Kürkçü tam işini bitirmiş ki, kapısı açılmış ve Kazaklar içeriye dalmışlar. "Nerede o?" diye bağırıyorlarmış. "Buraya girdiğini gördük." Kürkçünün inkar etmesine karşın, Napolyon'u bulmak için dükkanın altını üstüne getirmişler. Kürk yığınına kılıçlarını sokmuşlar, ama Napolyon'a isabet ettirememişler ve sonra da ikna olup, çıkıp gitmişler..
Bir süre sonra Napolyon kürklerin altından çıkmış ve tam o sırada Napolyon un askerleri kapıya gelmişler. Kürkçü Napolyon'a dönmüş ve ürkek bir sesle ona, "Bu soruyu bu kadar büyük bir insana sorduğum için beni bağışlayın ama, o kürk yığınının altında saklanmak ve bir an sonra, o anın son anınız olacağını bilmek nasıl bir duyguydu ?"
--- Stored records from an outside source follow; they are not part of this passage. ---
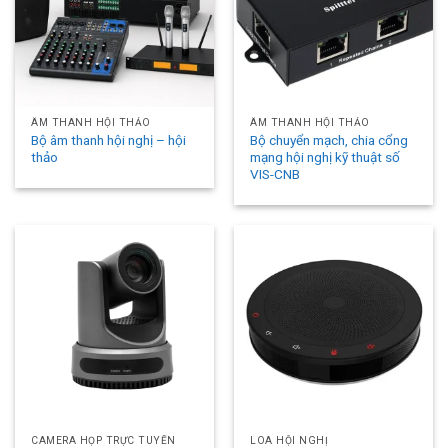
ÂM THANH HỘI THẢO
ÂM THANH HỘI THẢO
Bộ âm thanh hội nghị – hội
Bộ chuyển mạch, chia cổng
thảo
mạng hội nghị kỹ thuật số
VIS-CNB
CAMERA HỌP TRỰC TUYẾN
LOA HỘI NGHỊ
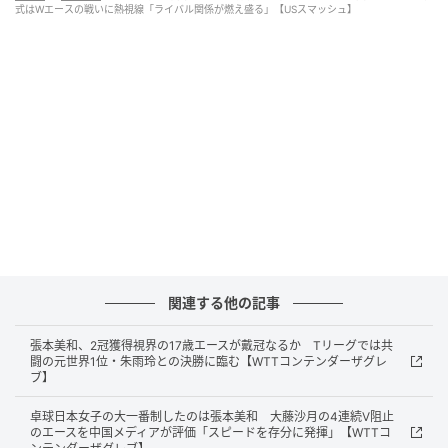
11でゲームポイントを握り、タイムアウトを要求した
式はWエースの戦いに熱視線「ライバル関係が燃え盛る」【USスマッシュ】
が、直後に張本美が連続ポイントを奪い、13－11で逆
転。第4ゲームこそ早田に意地を見せられたが、第5ゲ
ームを11－6で取り切り、会心の勝利を掴んだ。
この一戦について、WTT公式サイトのXは「長きにわた
るライバル関係が燃え盛る」と関心を寄せ、「ミワ・
ハリモトがヒナ・ハヤタに4－1で勝利して、対戦成績
の差を縮めるとともに2025年の敗戦を取り戻し、準決
勝進出を決めた」と紹介。昨年大会の3回戦で早田に2
－3で敗れていた中、リベンジに成功したと報じた。
また、中国メディアの『捜狐』は「ハリモトがペース
関連する他の記事
を変化させたことで、ハヤタのラリーの精度が低下し
た」と言及。さらに、「中盤以降はハリモトのサービ
張本美和、2冠獲得視界の17歳エースが戴冠なるか Tリーグでは共
スに苦しめられ、ハヤタは持ち味である攻撃的なスタ
闘の元世界1位・朱雨玲との決勝に臨む【WTTコンテンダーザグレ
ブ】
イルを発揮できず、ラリーで守勢に回らざるを得なか
った」と分析し、試合を通して光った張本美の対応力
卓球日本女子の大一番制したのは張本美和 大藤沙月の4連続V阻止
のエースを中国メディアが評価「スピードを存分に発揮」【WTTコ
が勝敗を左右したと指摘した。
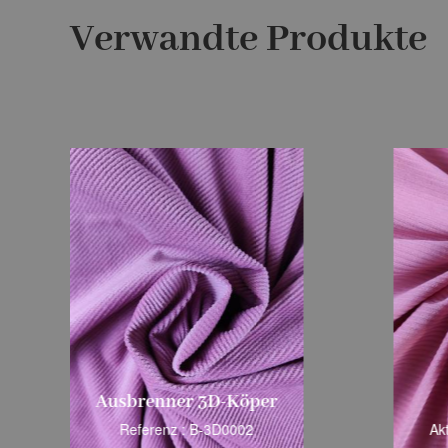
Verwandte Produkte
Ausbrenner 3D-Köper
Referenz : B-3D0002
Ak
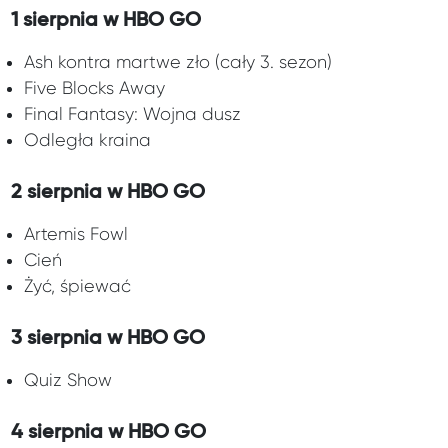
1 sierpnia w HBO GO
Ash kontra martwe zło (cały 3. sezon)
Five Blocks Away
Final Fantasy: Wojna dusz
Odległa kraina
2 sierpnia w HBO GO
Artemis Fowl
Cień
Żyć, śpiewać
3 sierpnia w HBO GO
Quiz Show
4 sierpnia w HBO GO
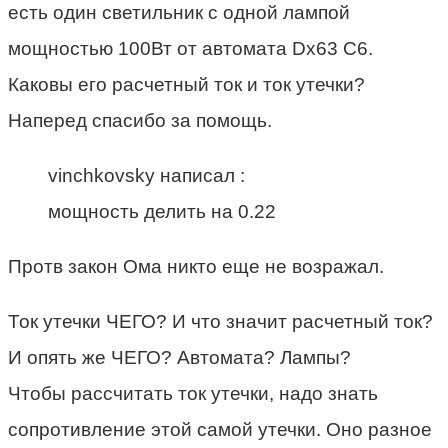
есть один светильник с одной лампой
мощностью 100Вт от автомата Dx63 C6.
Каковы его расчетный ток и ток утечки?
Наперед спасибо за помощь.
vinchkovsky написал :
мощность делить на 0.22
Протв закон Ома никто еще не возражал.
Ток утечки ЧЕГО? И что значит расчетный ток?
И опять же ЧЕГО? Автомата? Лампы?
Чтобы рассчитать ток утечки, надо знать
сопротивление этой самой утечки. Оно разное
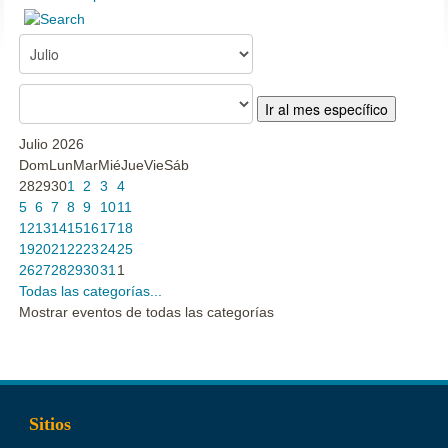
Ir al mes específico
Julio 2026
Dom
Lun
Mar
Mié
Jue
Vie
Sáb
28
29
30
1
2
3
4
5
6
7
8
9
10
11
12
13
14
15
16
17
18
19
20
21
22
23
24
25
26
27
28
29
30
31
1
Todas las categorías...
Mostrar eventos de todas las categorías
Sitios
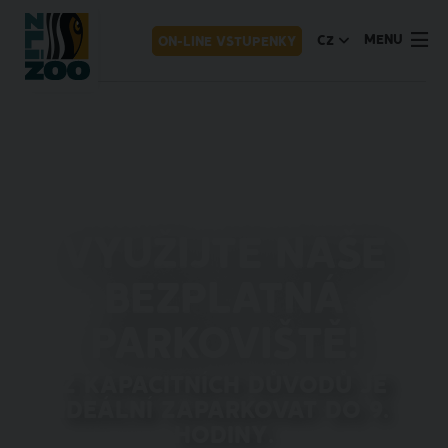
MENU
CZ
ON-LINE VSTUPENKY
Využijte naše
bezplatná
parkoviště!
Z kapacitních důvodů je
ideální zaparkovat do 9.
hodiny.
Napolyon söyle bir toparlanmış ve kürkçüye gayet soğukkanlı bir ifadeyle, "Böyle bir soruyu bana, İmparator Napolyon'a nasıl sorarsın? Askerler, bu küstah adamı alın, gözlerini kapatın ve hemen öldürün. Ateş emrini bizzat kendim vereceğim!"
Askerler yoksul kürkçüyü yakalayıp, dışarı çıkartmışlar, bir duvara dayayıp, gözlerine bir bez bağlamışlar. Kürkçü hiçbir şey görmüyormuş, ama seslerden askerlerin bir sıra halinde dizildiklerini ve silahlarını hazırladıklarını işitiyormuş. Buz gibi rüzgarın incecik giysisinden içine işlediğini, yanaklarına değdiğini hissediyor ve bacaklarının titremesini bir türlü kontrol edemiyormuş.O anda Napolyon'un boğazını temizlediğini ve yavaşça, "Hazır... nisan al..." dediğini işitmiş. O anda yaşamının son bulacağını düşünmüş ve yanaklarından aşağı yaşlar süzülmeye başlamış.
Uzun süren bir sessizlikten sonra, kürkçü ayak seslerinin kendisine yaklaştığını işitmiş ve birisi gözündeki bezi çıkartıp alıvermiş. Gün ışığı yüzünden bir an çevresini göremez olmuş, fakat bir süre sonra Napolyon'la göz göze gelmiş. Benliğinin en bilinmeyen yerlerini bile gören bakışlarmış bunlar. Sonra Napolyon'un ağzından yavaş yavaş şu sözler dökülmüş :
"Şimdi anladın mı neler hissettiğimi?"